Question

A research service estimates that the mean annual consumption of fresh market tomatoes by a person in the US is atleast 21 pounds. You doubt this claim. A simple random sample of 23 people in the US has a mean annual consumption of fresh market tomatoes of Xbar=19 pounds and a standard deviation of 4 pounds. Assume the pop. is normally distributed. Construct the appropriate hypothesis and conduct the test at the 1% level of significance. Based on the Critical Value approach is there enough evidence to reject the claim?

Answer 1

Solution:-

State the hypotheses.
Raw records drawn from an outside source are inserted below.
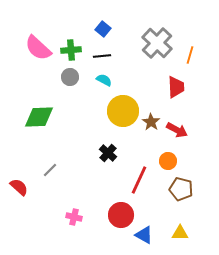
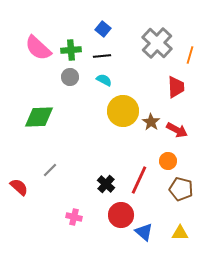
black cross: moved 2 px left, 31 px down
blue triangle: moved 3 px up; rotated 12 degrees clockwise
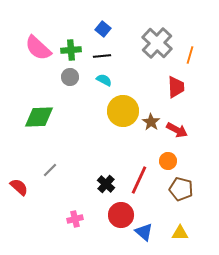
pink cross: moved 1 px right, 2 px down; rotated 28 degrees counterclockwise
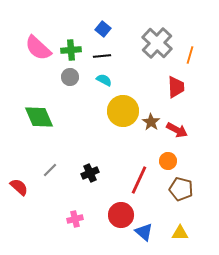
green diamond: rotated 68 degrees clockwise
black cross: moved 16 px left, 11 px up; rotated 24 degrees clockwise
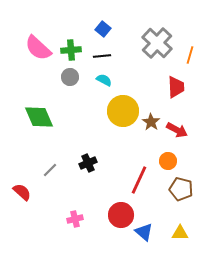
black cross: moved 2 px left, 10 px up
red semicircle: moved 3 px right, 5 px down
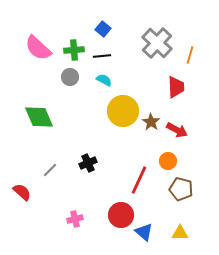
green cross: moved 3 px right
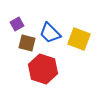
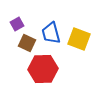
blue trapezoid: moved 1 px right; rotated 30 degrees clockwise
brown square: rotated 12 degrees clockwise
red hexagon: rotated 20 degrees counterclockwise
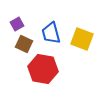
yellow square: moved 3 px right
brown square: moved 3 px left, 1 px down
red hexagon: rotated 12 degrees clockwise
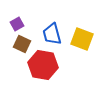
blue trapezoid: moved 1 px right, 1 px down
brown square: moved 2 px left
red hexagon: moved 4 px up
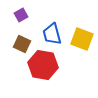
purple square: moved 4 px right, 9 px up
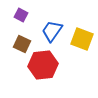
purple square: rotated 32 degrees counterclockwise
blue trapezoid: moved 3 px up; rotated 50 degrees clockwise
red hexagon: rotated 16 degrees counterclockwise
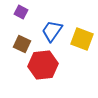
purple square: moved 3 px up
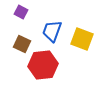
blue trapezoid: rotated 15 degrees counterclockwise
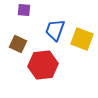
purple square: moved 3 px right, 2 px up; rotated 24 degrees counterclockwise
blue trapezoid: moved 3 px right, 1 px up
brown square: moved 4 px left
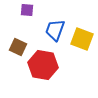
purple square: moved 3 px right
brown square: moved 3 px down
red hexagon: rotated 16 degrees clockwise
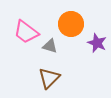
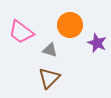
orange circle: moved 1 px left, 1 px down
pink trapezoid: moved 5 px left
gray triangle: moved 4 px down
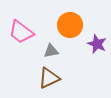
purple star: moved 1 px down
gray triangle: moved 1 px right, 1 px down; rotated 28 degrees counterclockwise
brown triangle: rotated 20 degrees clockwise
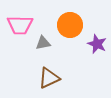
pink trapezoid: moved 1 px left, 7 px up; rotated 36 degrees counterclockwise
gray triangle: moved 8 px left, 8 px up
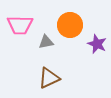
gray triangle: moved 3 px right, 1 px up
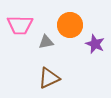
purple star: moved 2 px left
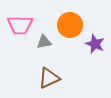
gray triangle: moved 2 px left
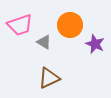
pink trapezoid: rotated 20 degrees counterclockwise
gray triangle: rotated 42 degrees clockwise
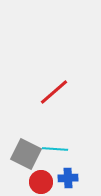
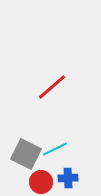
red line: moved 2 px left, 5 px up
cyan line: rotated 30 degrees counterclockwise
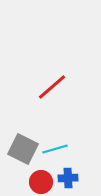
cyan line: rotated 10 degrees clockwise
gray square: moved 3 px left, 5 px up
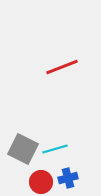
red line: moved 10 px right, 20 px up; rotated 20 degrees clockwise
blue cross: rotated 12 degrees counterclockwise
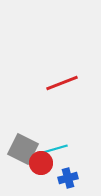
red line: moved 16 px down
red circle: moved 19 px up
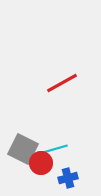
red line: rotated 8 degrees counterclockwise
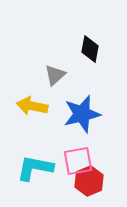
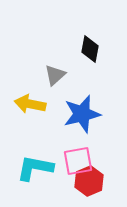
yellow arrow: moved 2 px left, 2 px up
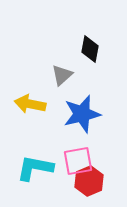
gray triangle: moved 7 px right
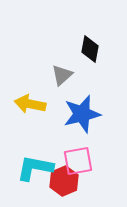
red hexagon: moved 25 px left
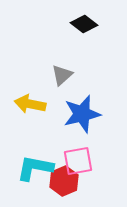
black diamond: moved 6 px left, 25 px up; rotated 64 degrees counterclockwise
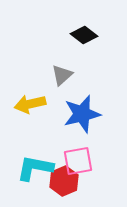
black diamond: moved 11 px down
yellow arrow: rotated 24 degrees counterclockwise
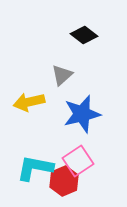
yellow arrow: moved 1 px left, 2 px up
pink square: rotated 24 degrees counterclockwise
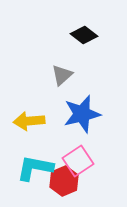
yellow arrow: moved 19 px down; rotated 8 degrees clockwise
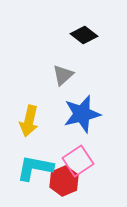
gray triangle: moved 1 px right
yellow arrow: rotated 72 degrees counterclockwise
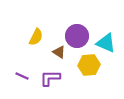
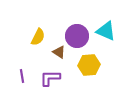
yellow semicircle: moved 2 px right
cyan triangle: moved 12 px up
purple line: rotated 56 degrees clockwise
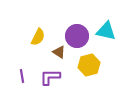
cyan triangle: rotated 10 degrees counterclockwise
yellow hexagon: rotated 10 degrees counterclockwise
purple L-shape: moved 1 px up
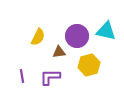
brown triangle: rotated 40 degrees counterclockwise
The first step is to state the null hypothesis and an alternative hypothesis.

Null hypothesis: u > 21
Alternative hypothesis: u < 21

Note that these hypotheses constitute a one-tailed test.
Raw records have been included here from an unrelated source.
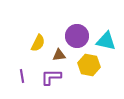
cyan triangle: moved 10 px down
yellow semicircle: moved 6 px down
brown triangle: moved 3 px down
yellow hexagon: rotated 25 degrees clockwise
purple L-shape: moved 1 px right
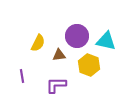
yellow hexagon: rotated 10 degrees clockwise
purple L-shape: moved 5 px right, 8 px down
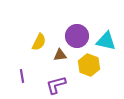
yellow semicircle: moved 1 px right, 1 px up
brown triangle: moved 1 px right
purple L-shape: rotated 15 degrees counterclockwise
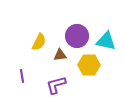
yellow hexagon: rotated 20 degrees counterclockwise
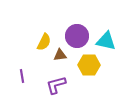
yellow semicircle: moved 5 px right
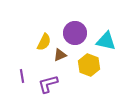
purple circle: moved 2 px left, 3 px up
brown triangle: rotated 16 degrees counterclockwise
yellow hexagon: rotated 20 degrees clockwise
purple L-shape: moved 8 px left, 1 px up
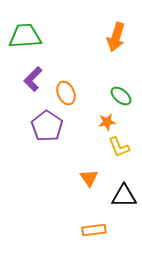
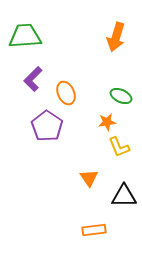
green ellipse: rotated 15 degrees counterclockwise
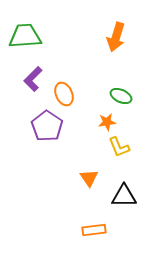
orange ellipse: moved 2 px left, 1 px down
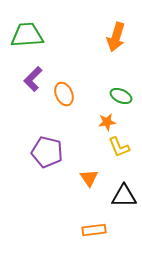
green trapezoid: moved 2 px right, 1 px up
purple pentagon: moved 26 px down; rotated 20 degrees counterclockwise
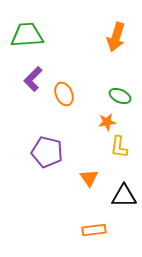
green ellipse: moved 1 px left
yellow L-shape: rotated 30 degrees clockwise
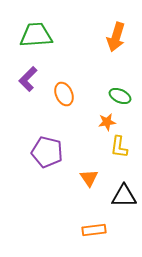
green trapezoid: moved 9 px right
purple L-shape: moved 5 px left
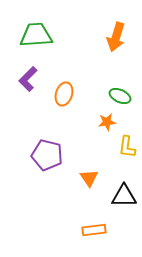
orange ellipse: rotated 40 degrees clockwise
yellow L-shape: moved 8 px right
purple pentagon: moved 3 px down
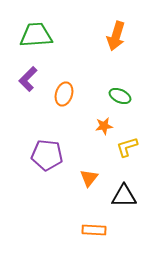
orange arrow: moved 1 px up
orange star: moved 3 px left, 4 px down
yellow L-shape: rotated 65 degrees clockwise
purple pentagon: rotated 8 degrees counterclockwise
orange triangle: rotated 12 degrees clockwise
orange rectangle: rotated 10 degrees clockwise
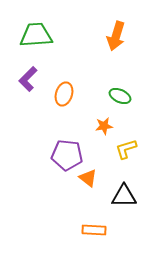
yellow L-shape: moved 1 px left, 2 px down
purple pentagon: moved 20 px right
orange triangle: moved 1 px left; rotated 30 degrees counterclockwise
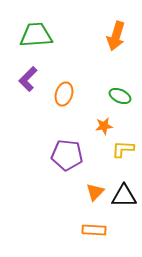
yellow L-shape: moved 3 px left; rotated 20 degrees clockwise
orange triangle: moved 7 px right, 14 px down; rotated 36 degrees clockwise
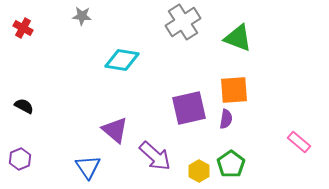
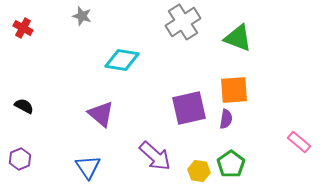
gray star: rotated 12 degrees clockwise
purple triangle: moved 14 px left, 16 px up
yellow hexagon: rotated 20 degrees counterclockwise
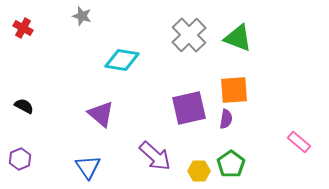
gray cross: moved 6 px right, 13 px down; rotated 12 degrees counterclockwise
yellow hexagon: rotated 10 degrees counterclockwise
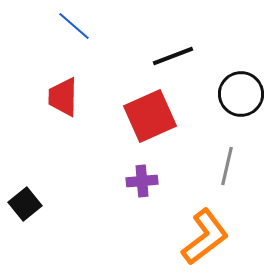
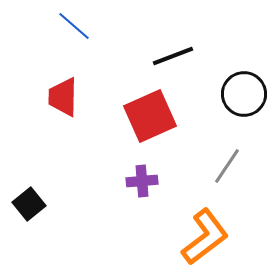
black circle: moved 3 px right
gray line: rotated 21 degrees clockwise
black square: moved 4 px right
Formulate an analysis plan. For this analysis, the significance level is 0.01. The test method is a one-sample t-test.

Analyze sample data. Using sample data, we compute the standard error (SE), degrees of freedom (DF), and the t statistic test statistic (t).

SE = s / sqrt(n)

S.E = 0.83406
DF = n - 1

D.F = 22
t = (x - u) / SE

t = - 2.398

t_critical = 2.508

Rejection region is t < - 2.508

where s is the standard deviation of the sample, x is the sample mean, u is the hypothesized population mean, and n is the sample size.

The observed sample mean produced a t statistic test statistic of - 2.398

Thus the P-value in this analysis is 0.013.

Interpret results. Since the P-value (0.013) is greater than the significance level (0.01), we cannot reject the null hypothesis.

From the above test we have sufficient evidence in the favor of the claim that the mean annual consumption of fresh market tomatoes by a person in the US is atleast 21 pounds.